# Vintage Grana



## brianciaran (Apr 4, 2009)

I have a vintage Grana, early to mid 40's I'd say, very Art Deco, it was purchased in Germany by my Grand Uncle, it works but needs some TLC, winder has a lot of play in it but it does wind, I believe the case might be Gold, Dial has yellowed a lot and markings are poor, can anyone tell me a bit more about Grana? I'd like to get it restored if it has value, can anyone direct me to some sites which offer such a service? I will post a pic if that helps?

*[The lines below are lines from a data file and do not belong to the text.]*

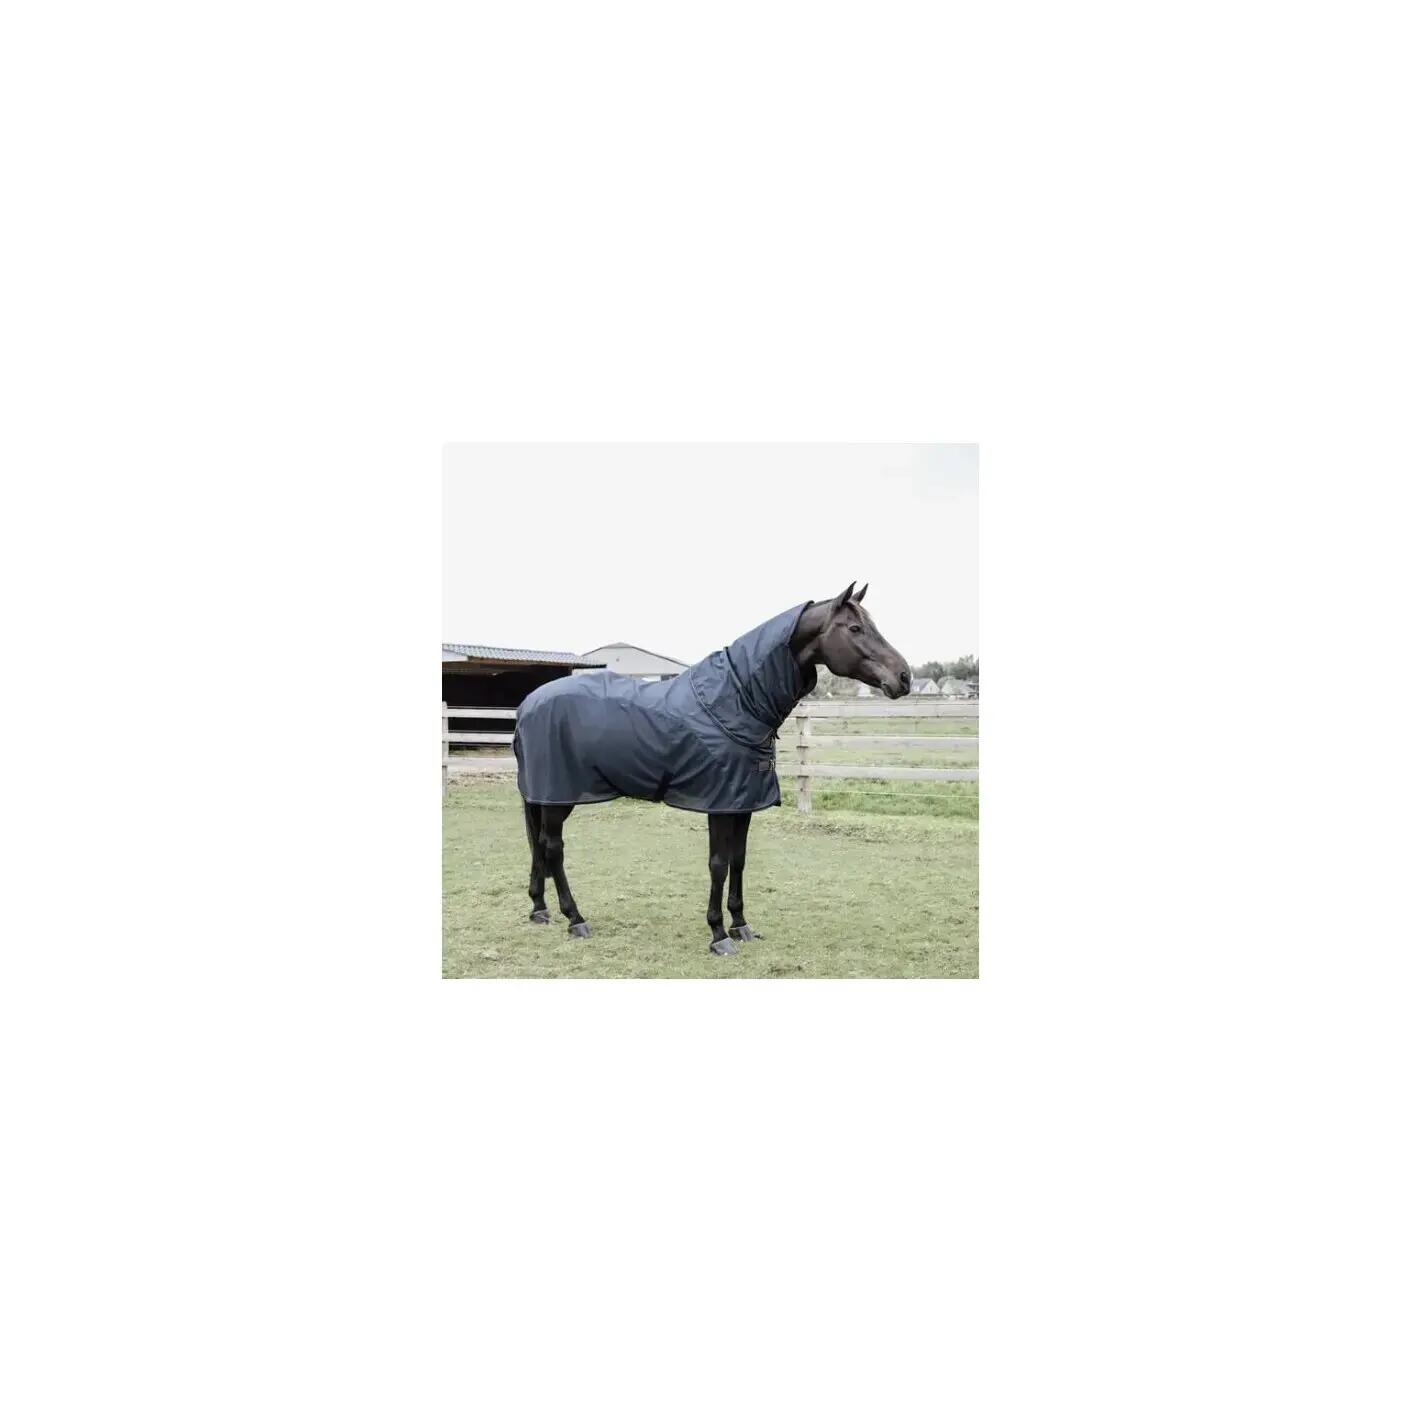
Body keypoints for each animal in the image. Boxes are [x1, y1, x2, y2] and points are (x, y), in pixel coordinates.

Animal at [513, 583, 912, 954]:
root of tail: (528, 704)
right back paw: (575, 918)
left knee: (538, 845)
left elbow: (739, 860)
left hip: (544, 796)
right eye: (855, 628)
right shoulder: (719, 804)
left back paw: (540, 909)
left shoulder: (743, 804)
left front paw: (741, 925)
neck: (734, 702)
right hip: (558, 795)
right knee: (552, 847)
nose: (904, 677)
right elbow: (718, 863)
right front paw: (719, 934)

I also have a Gents Watch from the 50's belonging to my late Uncle, I have scoured the Web but found nothing on this maker, the name is 'Don', it is marked '21 Jewels' and 'Shockproof' on the dial and has a Stainless Steel back, stamped 'Waterproof 20m' and various other bits of information. It may have a Gold case and it is working, the crown though is completely worn and I'm wondering if it was replaced? I think the crown is Gold, no evidence of plating wear, when examined under the Loupe, just plenty of dings and dents and it's very smooth and has no grip whatsoever! I can also post a pic if it would help?

Many thanks,

Brian


----------



## bjohnson (Oct 2, 2007)

Grana = Kurth Freres = Certina

but other than that ....










please post some pics of the watches (and the movements if you can open them without damaging them)


----------



## Griff (Feb 23, 2003)

ditto


----------



## brianciaran (Apr 4, 2009)

Point taken.

Photos to follow, might be a couple of days.

Thanks for your interest.

Brian


----------